Laurence Vail portrait.


Who was Laurence Vail? And why did he have so many troubled children?

Laurence Vail and children

The recent release of Art Addict, a documentary on Peggy Guggenheim got me thinking. A few years ago I was working with the archives of Malcolm Cowley, and came upon a cache of letters from late ‘50s, early ‘60s from Laurence Vail. For some reason, he and Cowley’s wife Muriel shared a correspondence. Only Vail’s letters are in the papers, but the conversation clearly focuses on the trials and tribulations of parenthood. His tales of troubled daughters and violent actions sent me on a quest.

I had to know the whole story, and of course, there is no whole story. Just fragments of memories, versions of stories tainted by bitterness and narcissism. But there is a line that runs through the wreckage, and it always leads to Laurence Vail.

Who was Laurence Vail? And why did he have so many troubled children?

Laurence Vail

According to Art Addict (which is really a very bad movie), he was a horrible, wife-beating drunk who got his kicks humiliating his first wife Peggy Guggenheim in bars. Maybe. The 1920s were crazy times. He was a dabbler and gadabout at best. He made a little sculpture, a little collage, wrote a book that was never published. He was called “The King of Bohemia,” but that just makes it sound like he partied a lot with artists.

First child, Michael Cedric Sinbad, b. 1923. When the Vails split up, he went with Peggy. He survived the Vail curse and grew in much the same mold as Laurence. Dabbler. Peggy underwrote a literary magazine for her son, Points, and he ended up hanging around a Paris crew of 1950s expats like Terry Southern and Mason Hoffenberg. Word is he came to fisticuffs with Hoffenberg after sleeping with Hoffenberg’s wife. Otherwise, he spent his life doing the things he liked best—driving fast cars, playing billiards and drinking.

Pegeen Vail

Second child, Jezebel Margaret Pegeen Vail, b. 1924. She goes with Vail after the split. By all accounts she was a messed up child from the get go. Needy, dramatic, prone to attention seeking theatrics. But she became a painter and her work is creepy and beautiful and awesome. She is also creepy and beautiful and awesome. The most talented of the bunch.

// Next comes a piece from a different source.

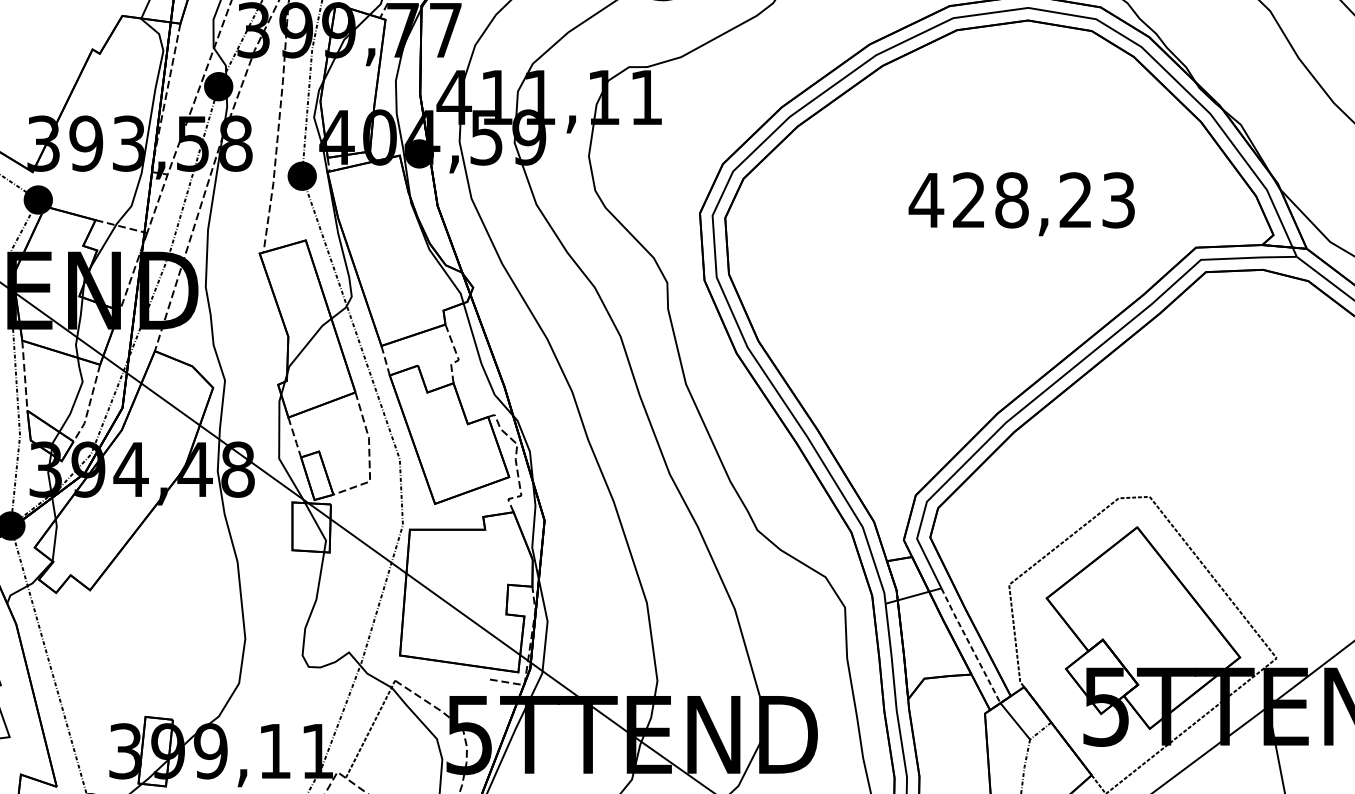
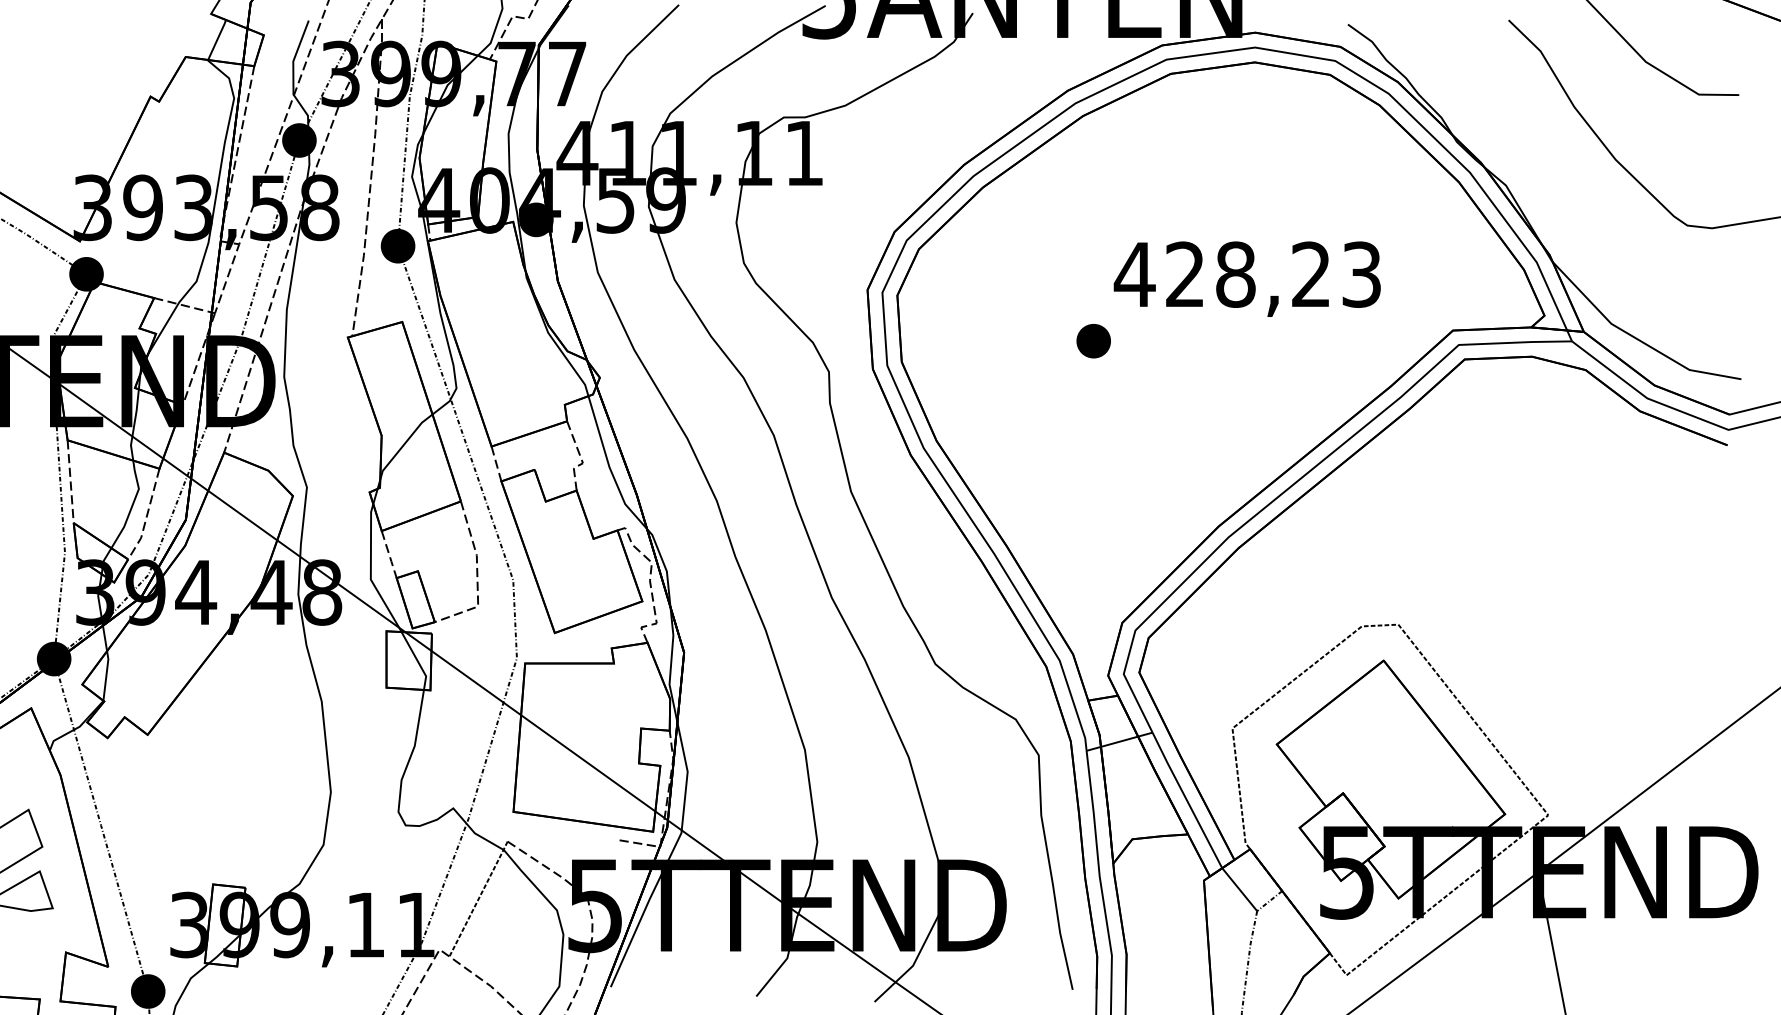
part: (891, 256) -> (1093, 341), added
line: (970, 645) -> (1186, 800), dashed -> solid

Pegeen Vail - Childbirth Painting
Pegeen Vail – Childbirth Painting

Laurence Vail married his second wife, the equally dramatic Kay Boyle, around 1930 after both of their divorces. She was fresh from Raymond Duncan’s nature cult at Neuilly, France and already had one daughter. Together they had three more.

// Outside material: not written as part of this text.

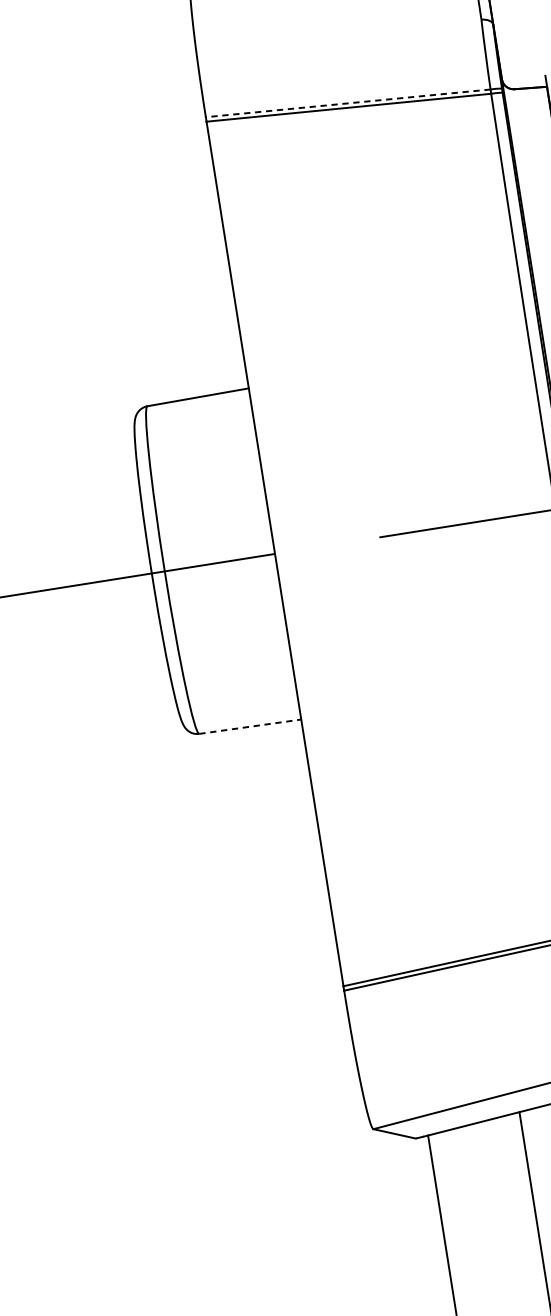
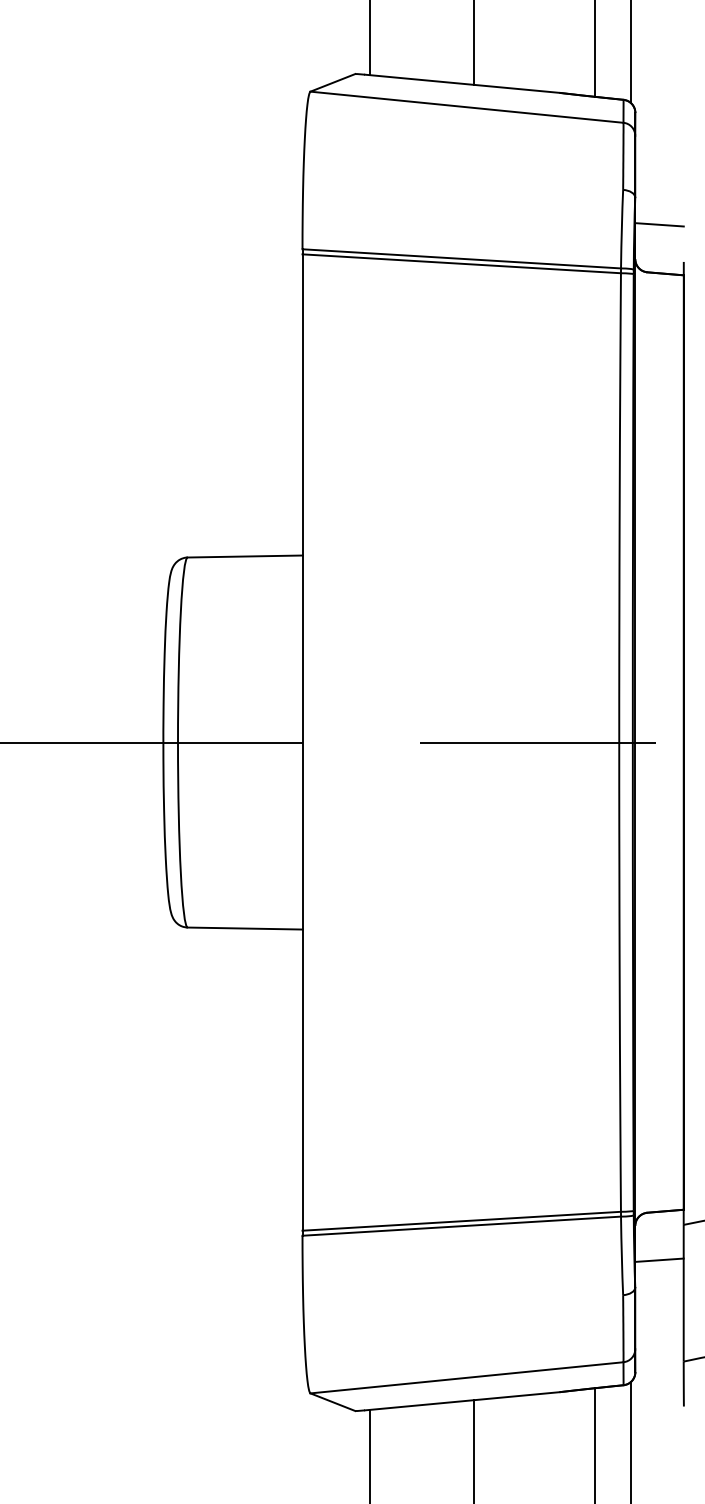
line: (518, 45) -> (659, 224), added
line: (347, 103) -> (461, 258), dashed -> solid
line: (250, 726) -> (245, 928), dashed -> solid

Apple Joan Vail, b. 1929. (Apple’s website)

Third child, Apple-Joan – who became the apple of Vail’s eye, was born in 1929. Vail and Boyle buy a chalet with an inheritance called alternately Les Cinq Enfants, or Les Six Enfants.

Amusing aside: Boyle’s oldest daughter Sharon purportedly set fire to Les Six Enfants around this time, but that is unconfirmed.

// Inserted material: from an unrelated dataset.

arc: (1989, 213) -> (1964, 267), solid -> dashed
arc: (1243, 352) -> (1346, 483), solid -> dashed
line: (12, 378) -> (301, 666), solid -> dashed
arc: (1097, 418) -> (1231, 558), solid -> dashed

In the letters from the Cowley papers, Vail mentions Apple having particular trouble around 1956. She married a man named Joseph Edward “Ted” Goeser, and sources say she threw a knife at him in a drunken episode. It’s also possible that as an adult she climbed a tree and wouldn’t come down. She paints, and her work is jagged and strange. It shares with Pegeen’s a curved distortion of figures, human and not.

Mess is Thinking-Apple-Vail
Mess is Thinking – Apple Vail

Fourth child, Kathe Vail, born July 7, 1934. According to biographical accounts she was, “no one’s particular favorite.” In his letters, Vail talks about Kathe’s husband, “committing a great number of sordid horrors.” This is never clarified, but it’s safe to assume Kathe was not together mentally, like her sisters, and was institutionalized in 1962.

Fifth child, Clover Vail is born in 1939, and says Kay, “It was rather a blow to have another girl.” Boyle decides to nickname her “Jerry.” She also paints, but leaves any suggestion of figure right out. It’s pure neurosis.

Clover Vail painting
Clover Vail painting – [Clover Vail’s website]
Boyle did not understand why her children felt abandoned, as their comments repeatedly testify. She believed that she was a wonderful mother even after one of her lovers slept with two of her daughters and she forgave him. Even when three daughters and one stepdaughter attempted suicide (!)

By 1957 Pegeen had a brood of her own, three children by artist Jean Helion – Fabrice, David, and Nicolas. When she left Helion, like an echo of mother, she took only the youngest son Nicolas.

In the doc, Peggy Guggenheim is heard groaning about how awful Pegeen’s second husband is, “that terrible, terrible man,” but neglects to name him. I guess it would have thrown the scale of interest to reveal it was Ralph Rumney, co-founder of the Situationists. They have one son, Sandro in 1958.

Pegeen and art
Pegeen and art

Pegeen attempted suicide more than once, and on one occasion Peggy G. found her with slit wrists in the bathtub. She finally succeeds with a combo of Valium and whiskey in 1967, leaving her husband, children, and cats behind.

Amusing aside 2: Kay Boyle’s daughter Faith, aka “Mousie” by Baron Joseph von Frankenstein, was devoted for a time to Mel Lyman’s hippie cult, the Fort Hill Community, whose aim is still unclear.

by Apple Vail
by Apple Vail

Based on those letters, I’m not so sure Laurence Vail was such a bad guy. He was there for all of those children, if at least providing room and board while Peggy G. and Kay B. could not be bothered. The letters indicate that he looked at his girls and saw into them, but perhaps, did not know how to help them.